Prolonged P300 Latency in Antipsychotic-Free Subjects with At-Risk Mental States Who Later Developed Schizophrenia

We measured P300, an event-related potential, in subjects with at-risk mental states (ARMS) and aimed to determine whether P300 parameter can predict progression to overt schizophrenia. Thirty-three subjects with ARMS, 39 with schizophrenia, and 28 healthy controls participated in the study. All subjects were antipsychotic-free. Subjects with ARMS were followed-up for more than two years.
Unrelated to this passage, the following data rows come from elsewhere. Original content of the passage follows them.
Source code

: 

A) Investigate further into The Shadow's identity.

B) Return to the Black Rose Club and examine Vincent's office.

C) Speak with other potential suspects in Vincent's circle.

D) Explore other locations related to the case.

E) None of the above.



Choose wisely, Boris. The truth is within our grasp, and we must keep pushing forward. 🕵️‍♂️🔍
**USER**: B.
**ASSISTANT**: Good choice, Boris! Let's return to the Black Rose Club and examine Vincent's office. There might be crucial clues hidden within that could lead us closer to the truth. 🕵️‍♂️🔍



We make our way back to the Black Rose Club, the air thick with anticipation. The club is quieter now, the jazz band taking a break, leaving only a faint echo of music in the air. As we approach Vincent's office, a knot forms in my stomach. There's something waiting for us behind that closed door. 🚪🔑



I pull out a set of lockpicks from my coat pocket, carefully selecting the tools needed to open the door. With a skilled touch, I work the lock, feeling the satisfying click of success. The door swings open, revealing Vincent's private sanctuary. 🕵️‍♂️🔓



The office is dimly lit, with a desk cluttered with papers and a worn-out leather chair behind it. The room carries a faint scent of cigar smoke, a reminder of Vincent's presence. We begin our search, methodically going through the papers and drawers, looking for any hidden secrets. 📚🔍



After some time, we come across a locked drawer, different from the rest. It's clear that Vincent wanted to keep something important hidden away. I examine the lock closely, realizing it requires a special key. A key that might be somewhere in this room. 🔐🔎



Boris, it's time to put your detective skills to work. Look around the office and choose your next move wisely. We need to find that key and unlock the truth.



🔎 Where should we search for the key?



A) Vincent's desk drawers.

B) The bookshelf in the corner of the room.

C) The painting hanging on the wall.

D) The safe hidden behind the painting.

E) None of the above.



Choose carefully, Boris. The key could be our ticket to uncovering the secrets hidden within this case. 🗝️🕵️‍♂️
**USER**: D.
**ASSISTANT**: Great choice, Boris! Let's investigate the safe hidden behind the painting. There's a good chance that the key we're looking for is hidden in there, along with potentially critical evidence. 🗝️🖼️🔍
Cognitive function was measured by the Brief assessment of Cognition in Schizophrenia (BACS) and Schizophrenia Cognition Rating Scale (SCoRS), while the modified Global Assessment of Functioning (mGAF) was used to assess global function. Patients with schizophrenia showed smaller P300 amplitudes and prolonged latency at Pz compared to those of healthy controls and subjects with ARMS. During the follow-up period, eight out of 33 subjects with ARMS developed overt psychosis (ARMS-P) while 25 did not (ARMS-NP). P300 latency of ARMS-P was significantly longer than that of ARMS-NP. At baseline, ARMS-P elicited worse cognitive functions, as measured by the BACS and SCoRS compared to ARMS-NP. We also detected a significant relationship between P300 amplitudes and mGAF scores in ARMS subjects. Our results suggest the usefulness of prolonged P300 latency and cognitive impairment as a predictive marker of later development of schizophrenia in vulnerable individuals.